We people are a little like chickens: If a couple hens are really into a particular rooster, then all the hens will be into him.
And, if you spend all the hard work in finding the right people to follow, you can’t make any of these “right people” follow you back, can you? You can surely ask, implore, and demand, but you cannot make them.
At the end of the day, we’re simple creatures — and superficial at that!
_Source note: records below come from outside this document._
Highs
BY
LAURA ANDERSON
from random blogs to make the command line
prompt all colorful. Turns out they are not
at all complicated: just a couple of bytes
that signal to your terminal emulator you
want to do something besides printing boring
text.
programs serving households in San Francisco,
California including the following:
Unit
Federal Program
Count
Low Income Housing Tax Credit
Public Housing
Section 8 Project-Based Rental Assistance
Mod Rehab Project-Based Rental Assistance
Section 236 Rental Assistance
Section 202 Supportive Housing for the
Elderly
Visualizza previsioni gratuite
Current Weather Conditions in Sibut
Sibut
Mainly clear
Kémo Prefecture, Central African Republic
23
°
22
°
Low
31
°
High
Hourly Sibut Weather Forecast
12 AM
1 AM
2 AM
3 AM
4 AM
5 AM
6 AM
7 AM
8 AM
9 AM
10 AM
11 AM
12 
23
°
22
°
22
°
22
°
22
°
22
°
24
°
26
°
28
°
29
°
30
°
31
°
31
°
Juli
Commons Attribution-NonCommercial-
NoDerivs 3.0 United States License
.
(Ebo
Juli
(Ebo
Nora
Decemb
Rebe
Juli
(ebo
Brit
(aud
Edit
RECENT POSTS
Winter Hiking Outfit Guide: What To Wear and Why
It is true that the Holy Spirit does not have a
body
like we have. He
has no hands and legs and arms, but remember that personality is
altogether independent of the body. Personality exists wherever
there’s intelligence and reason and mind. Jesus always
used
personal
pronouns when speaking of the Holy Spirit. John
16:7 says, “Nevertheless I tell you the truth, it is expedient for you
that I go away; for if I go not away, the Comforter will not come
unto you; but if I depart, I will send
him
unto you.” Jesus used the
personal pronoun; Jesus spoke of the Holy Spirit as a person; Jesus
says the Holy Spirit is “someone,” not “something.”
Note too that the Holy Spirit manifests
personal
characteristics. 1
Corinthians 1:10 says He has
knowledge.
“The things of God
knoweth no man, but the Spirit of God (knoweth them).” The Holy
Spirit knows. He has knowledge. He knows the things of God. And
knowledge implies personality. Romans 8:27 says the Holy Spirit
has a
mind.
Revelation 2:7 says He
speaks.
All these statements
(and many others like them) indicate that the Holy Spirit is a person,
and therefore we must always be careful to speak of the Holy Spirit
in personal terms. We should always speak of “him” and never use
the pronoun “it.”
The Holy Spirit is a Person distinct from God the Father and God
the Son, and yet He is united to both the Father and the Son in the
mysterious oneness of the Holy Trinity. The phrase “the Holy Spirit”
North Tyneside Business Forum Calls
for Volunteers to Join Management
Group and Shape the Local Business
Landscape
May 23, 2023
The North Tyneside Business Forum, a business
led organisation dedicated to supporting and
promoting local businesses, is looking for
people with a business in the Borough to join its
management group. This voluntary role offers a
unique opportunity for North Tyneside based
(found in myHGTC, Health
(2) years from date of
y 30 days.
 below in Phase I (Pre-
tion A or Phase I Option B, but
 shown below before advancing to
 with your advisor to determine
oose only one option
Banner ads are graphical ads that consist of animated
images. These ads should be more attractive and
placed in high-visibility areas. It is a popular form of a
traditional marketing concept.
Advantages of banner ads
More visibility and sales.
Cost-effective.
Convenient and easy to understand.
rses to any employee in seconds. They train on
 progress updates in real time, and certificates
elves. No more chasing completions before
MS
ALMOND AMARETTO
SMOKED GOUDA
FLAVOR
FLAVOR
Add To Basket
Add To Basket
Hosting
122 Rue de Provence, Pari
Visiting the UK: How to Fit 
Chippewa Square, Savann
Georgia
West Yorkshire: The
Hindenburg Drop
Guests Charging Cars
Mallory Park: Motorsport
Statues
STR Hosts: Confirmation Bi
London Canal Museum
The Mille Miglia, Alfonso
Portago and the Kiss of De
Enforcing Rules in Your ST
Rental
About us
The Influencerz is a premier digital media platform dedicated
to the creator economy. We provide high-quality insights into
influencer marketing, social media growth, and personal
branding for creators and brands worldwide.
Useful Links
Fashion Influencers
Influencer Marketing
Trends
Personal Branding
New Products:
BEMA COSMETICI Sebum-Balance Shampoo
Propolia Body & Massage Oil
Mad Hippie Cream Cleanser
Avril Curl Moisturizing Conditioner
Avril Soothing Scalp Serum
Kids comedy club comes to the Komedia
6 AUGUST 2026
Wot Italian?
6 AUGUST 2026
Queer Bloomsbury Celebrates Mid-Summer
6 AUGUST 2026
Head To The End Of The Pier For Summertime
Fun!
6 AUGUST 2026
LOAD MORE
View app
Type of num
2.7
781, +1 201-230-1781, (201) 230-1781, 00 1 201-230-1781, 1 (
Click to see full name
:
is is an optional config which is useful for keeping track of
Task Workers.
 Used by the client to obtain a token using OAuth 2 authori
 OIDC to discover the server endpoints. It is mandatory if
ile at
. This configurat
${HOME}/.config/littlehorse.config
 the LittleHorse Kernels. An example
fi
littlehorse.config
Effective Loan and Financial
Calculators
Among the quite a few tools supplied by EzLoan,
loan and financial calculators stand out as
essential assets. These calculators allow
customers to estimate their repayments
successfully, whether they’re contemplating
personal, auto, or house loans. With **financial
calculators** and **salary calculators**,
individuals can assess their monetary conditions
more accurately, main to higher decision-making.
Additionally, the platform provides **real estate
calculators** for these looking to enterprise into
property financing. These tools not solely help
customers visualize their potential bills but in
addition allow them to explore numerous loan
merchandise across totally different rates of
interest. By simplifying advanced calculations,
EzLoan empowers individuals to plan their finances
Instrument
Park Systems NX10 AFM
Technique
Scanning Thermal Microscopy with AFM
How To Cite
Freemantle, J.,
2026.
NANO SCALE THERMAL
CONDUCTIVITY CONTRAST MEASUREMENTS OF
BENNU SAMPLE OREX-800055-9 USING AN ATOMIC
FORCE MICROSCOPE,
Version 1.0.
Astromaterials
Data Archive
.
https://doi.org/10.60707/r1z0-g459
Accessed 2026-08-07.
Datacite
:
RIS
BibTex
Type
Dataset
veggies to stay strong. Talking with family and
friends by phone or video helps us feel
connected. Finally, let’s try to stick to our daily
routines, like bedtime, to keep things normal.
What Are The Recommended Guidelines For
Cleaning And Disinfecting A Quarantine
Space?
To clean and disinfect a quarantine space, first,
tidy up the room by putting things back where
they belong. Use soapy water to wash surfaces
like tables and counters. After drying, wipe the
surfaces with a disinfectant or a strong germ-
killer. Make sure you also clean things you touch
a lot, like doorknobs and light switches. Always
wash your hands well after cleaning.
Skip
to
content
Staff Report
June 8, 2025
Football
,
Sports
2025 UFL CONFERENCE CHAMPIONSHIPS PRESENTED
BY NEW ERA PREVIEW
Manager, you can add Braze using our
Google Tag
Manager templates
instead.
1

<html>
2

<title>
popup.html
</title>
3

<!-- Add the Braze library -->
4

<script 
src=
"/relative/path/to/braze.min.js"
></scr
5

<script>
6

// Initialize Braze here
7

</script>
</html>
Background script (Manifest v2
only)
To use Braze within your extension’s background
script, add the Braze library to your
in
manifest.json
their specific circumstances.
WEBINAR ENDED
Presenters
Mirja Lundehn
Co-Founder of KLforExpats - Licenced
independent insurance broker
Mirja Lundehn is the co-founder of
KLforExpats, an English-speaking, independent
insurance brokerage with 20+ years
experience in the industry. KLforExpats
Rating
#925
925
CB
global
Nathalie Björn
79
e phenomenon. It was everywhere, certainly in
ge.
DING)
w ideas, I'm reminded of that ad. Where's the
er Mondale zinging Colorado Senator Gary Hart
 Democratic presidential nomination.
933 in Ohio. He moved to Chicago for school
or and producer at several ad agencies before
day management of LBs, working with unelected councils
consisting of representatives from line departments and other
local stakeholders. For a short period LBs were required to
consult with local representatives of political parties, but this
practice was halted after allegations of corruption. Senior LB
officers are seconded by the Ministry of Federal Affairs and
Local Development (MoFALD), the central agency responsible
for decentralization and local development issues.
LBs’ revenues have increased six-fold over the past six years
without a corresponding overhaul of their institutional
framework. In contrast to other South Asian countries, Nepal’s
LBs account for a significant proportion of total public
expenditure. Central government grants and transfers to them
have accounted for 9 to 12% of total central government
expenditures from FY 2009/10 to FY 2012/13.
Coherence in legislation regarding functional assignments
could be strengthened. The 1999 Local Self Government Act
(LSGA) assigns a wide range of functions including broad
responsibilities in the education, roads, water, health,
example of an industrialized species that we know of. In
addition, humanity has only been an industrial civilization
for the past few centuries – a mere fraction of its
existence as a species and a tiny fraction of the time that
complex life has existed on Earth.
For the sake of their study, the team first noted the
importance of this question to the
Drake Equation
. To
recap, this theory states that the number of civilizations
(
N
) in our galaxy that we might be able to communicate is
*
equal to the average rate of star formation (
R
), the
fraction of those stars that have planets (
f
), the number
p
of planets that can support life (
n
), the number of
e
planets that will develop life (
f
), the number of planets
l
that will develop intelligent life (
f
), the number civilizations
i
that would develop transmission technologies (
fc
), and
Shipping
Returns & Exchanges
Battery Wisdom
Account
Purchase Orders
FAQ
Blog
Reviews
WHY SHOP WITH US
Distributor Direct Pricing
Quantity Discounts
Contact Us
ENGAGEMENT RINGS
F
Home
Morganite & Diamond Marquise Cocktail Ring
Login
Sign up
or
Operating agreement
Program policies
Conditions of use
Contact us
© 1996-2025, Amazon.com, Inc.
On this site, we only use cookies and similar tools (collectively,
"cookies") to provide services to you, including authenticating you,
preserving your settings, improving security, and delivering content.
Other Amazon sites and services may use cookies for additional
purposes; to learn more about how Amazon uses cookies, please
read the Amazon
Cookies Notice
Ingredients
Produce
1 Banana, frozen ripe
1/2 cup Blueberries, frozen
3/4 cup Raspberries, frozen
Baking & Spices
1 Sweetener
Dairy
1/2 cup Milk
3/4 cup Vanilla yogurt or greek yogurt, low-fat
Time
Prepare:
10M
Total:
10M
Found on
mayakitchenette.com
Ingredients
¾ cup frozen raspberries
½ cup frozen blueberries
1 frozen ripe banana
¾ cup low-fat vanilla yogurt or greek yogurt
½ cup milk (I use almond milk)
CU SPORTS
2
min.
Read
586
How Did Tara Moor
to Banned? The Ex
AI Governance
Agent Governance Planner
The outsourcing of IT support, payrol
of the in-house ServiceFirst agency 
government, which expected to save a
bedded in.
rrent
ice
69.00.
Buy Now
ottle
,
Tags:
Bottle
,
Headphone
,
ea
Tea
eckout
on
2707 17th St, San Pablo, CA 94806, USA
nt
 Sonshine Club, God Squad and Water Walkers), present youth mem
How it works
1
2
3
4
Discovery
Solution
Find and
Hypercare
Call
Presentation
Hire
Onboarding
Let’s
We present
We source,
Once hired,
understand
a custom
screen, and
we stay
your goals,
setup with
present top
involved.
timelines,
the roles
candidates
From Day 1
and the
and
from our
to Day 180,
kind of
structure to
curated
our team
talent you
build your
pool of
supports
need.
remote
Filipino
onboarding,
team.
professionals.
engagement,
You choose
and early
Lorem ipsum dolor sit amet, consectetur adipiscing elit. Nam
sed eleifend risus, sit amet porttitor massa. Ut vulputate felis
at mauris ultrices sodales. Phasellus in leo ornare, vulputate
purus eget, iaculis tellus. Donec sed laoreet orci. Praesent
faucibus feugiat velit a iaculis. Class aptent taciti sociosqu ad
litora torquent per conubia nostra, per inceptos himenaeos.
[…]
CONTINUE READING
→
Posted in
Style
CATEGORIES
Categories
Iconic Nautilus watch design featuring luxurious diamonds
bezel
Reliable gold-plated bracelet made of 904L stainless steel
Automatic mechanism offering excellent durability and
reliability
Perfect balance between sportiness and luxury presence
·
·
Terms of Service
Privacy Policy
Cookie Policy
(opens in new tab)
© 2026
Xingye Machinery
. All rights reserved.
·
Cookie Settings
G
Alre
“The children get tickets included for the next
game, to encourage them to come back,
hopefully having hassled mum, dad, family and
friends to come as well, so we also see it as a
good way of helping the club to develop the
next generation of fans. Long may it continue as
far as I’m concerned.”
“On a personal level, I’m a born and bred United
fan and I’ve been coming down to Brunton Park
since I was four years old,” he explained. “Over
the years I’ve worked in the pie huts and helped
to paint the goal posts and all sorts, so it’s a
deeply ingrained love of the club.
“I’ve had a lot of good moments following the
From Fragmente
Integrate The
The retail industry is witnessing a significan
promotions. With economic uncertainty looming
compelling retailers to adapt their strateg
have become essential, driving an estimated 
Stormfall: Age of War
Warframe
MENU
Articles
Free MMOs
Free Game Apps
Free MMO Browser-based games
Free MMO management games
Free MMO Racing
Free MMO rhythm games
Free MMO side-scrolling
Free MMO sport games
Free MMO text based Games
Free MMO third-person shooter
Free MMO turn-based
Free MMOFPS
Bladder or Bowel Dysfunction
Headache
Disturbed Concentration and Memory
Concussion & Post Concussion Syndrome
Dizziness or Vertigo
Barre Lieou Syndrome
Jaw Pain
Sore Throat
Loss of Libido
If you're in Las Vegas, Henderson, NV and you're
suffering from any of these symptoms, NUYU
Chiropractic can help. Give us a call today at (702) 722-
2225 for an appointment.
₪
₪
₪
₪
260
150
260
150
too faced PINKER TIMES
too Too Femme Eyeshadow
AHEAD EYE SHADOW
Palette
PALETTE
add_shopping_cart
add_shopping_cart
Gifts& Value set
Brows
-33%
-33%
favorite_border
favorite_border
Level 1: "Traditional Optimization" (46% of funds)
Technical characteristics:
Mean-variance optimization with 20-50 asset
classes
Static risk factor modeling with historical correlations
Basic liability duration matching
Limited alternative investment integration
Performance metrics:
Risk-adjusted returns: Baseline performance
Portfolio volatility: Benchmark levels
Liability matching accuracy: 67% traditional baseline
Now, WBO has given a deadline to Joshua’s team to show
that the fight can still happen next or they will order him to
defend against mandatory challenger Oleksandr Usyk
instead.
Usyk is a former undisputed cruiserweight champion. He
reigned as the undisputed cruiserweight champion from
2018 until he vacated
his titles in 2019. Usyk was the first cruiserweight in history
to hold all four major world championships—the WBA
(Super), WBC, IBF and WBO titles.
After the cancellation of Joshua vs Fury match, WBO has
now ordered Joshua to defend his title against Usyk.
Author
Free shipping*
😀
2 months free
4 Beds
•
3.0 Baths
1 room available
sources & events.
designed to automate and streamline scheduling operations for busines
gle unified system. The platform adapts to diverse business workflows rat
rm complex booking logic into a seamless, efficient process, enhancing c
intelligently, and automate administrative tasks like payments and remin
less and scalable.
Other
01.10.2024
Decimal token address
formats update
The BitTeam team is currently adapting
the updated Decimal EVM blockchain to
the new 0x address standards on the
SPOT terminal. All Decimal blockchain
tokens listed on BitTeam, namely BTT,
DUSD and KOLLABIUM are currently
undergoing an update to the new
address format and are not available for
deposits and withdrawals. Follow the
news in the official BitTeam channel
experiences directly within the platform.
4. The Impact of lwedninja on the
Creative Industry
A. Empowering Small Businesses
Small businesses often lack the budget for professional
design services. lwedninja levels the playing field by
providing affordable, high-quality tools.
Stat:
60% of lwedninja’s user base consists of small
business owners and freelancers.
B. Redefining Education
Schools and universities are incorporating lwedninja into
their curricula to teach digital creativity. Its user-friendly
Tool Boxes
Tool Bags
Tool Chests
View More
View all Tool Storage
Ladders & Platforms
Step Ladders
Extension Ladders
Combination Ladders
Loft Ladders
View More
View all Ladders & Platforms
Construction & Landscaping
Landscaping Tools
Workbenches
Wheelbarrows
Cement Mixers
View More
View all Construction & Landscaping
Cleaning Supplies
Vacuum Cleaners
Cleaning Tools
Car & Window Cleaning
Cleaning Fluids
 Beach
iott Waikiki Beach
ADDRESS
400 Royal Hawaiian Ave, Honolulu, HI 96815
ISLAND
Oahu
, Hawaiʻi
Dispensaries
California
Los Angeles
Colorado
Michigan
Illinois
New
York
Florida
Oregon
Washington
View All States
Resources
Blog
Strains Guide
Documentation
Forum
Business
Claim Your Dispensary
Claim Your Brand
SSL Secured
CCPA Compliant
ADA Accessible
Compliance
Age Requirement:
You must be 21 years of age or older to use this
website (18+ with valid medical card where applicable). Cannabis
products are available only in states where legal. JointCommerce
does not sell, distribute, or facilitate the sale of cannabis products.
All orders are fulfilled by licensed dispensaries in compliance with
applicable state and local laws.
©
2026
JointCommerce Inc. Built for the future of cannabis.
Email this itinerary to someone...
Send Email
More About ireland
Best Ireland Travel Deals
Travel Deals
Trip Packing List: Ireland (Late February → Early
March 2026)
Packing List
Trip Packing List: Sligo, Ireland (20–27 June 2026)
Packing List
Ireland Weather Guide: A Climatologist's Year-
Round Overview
You need to be interesting, popular, successful, relevant, powerful, connected or influential enough to make that follow-back worthwhile, especially when people want to keep their ratio as “cool” as possible by only following back high-Klout, high-influence, and high-caste individuals (thereby benefiting from the friend and Klout association — what a racket).
To quote Tony Montana: “In this country, you gotta make the money first. Then when you get the money, you get the power. Then when you get the power, then you get the women.” And, the corollary, “On social media, first you get the followers, then you get the influence, then you get the business.”